* _Text_

On Mon, Apr 5, 2021 at 3:27 AM Loïc Dachary <loic(a)dachary.org> wrote:
<SNIP>
The version with sharding is faster and it finished before the measures
started. The first observable evidence of the optimization, exciting :-) I
changed the test program so that it keeps running forever and will be
killed by the caller when it is no longer needed.
The output was uploaded in ceph-c2c-jmario-2021-04-05-09-26.tar.gz
Hi Loïc:
Your new sharding version looks much better. I do not see any cacheline
contention at all.
Here's some insight into the difference.
The atomic update you're doing to the lock-variable has to both read and
write the lock-variable and does it while it has the cacheline for the
lock-variable locked.
The cpu doing that atomic instruction needs to first get ownership of the
cacheline. If no other threads of execution are also trying to get
ownership of that cacheline, then ownership is granted rather quickly.
If, however, there are many other threads of execution trying to get
ownership of that cacheline, then all those cpus must "get in line" and
wait their turn.
In your "without-sharding" case, the average number of machine cycles
needed for the atomic instruction to gain ownership of the cacheline was
751 machine cycles. In the "with-sharding" case, it dropped to 84 machine
cycles.
Understand, however, the above numbers are not perfectly accurate. That's
because perf was instructed to ignore any load instructions that took
faster than 70 machine cycles to complete. The reasoning is at those low
levels of machine cycles, there is no contention, so why burden the perf
tool execution and data collection with the extra processing of fast loads
that aren't relevant to finding cacheline contention. I mention this for
completeness. The drop from 751 to 84 machine cycles is significant.
Do you have something in your code to guarantee that nothing else resides
in the same aligned "128 byte 2-cacheline block" as your locks?
Joe

* _Dataset excerpt_

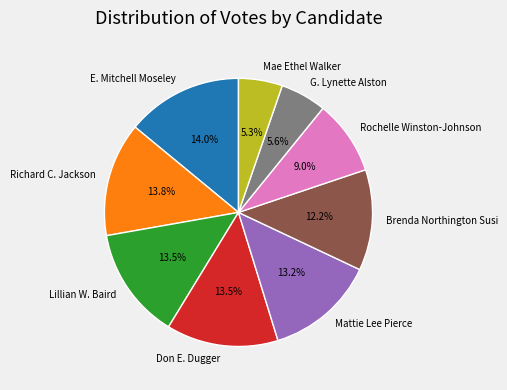

To the nearest percent, what is the difference between the largest and smallest slice percentages?

9%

* _Task to complete_
Copy the part of the email message starting with "The output was" and going on through "lock-variable locked.". The lines are separate material and have no connection to the email message.

* _The completed task_
The output was uploaded in ceph-c2c-jmario-2021-04-05-09-26.tar.gz
Hi Loïc:
Your new sharding version looks much better. I do not see any cacheline
contention at all.
Here's some insight into the difference.
The atomic update you're doing to the lock-variable has to both read and
write the lock-variable and does it while it has the cacheline for the
lock-variable locked.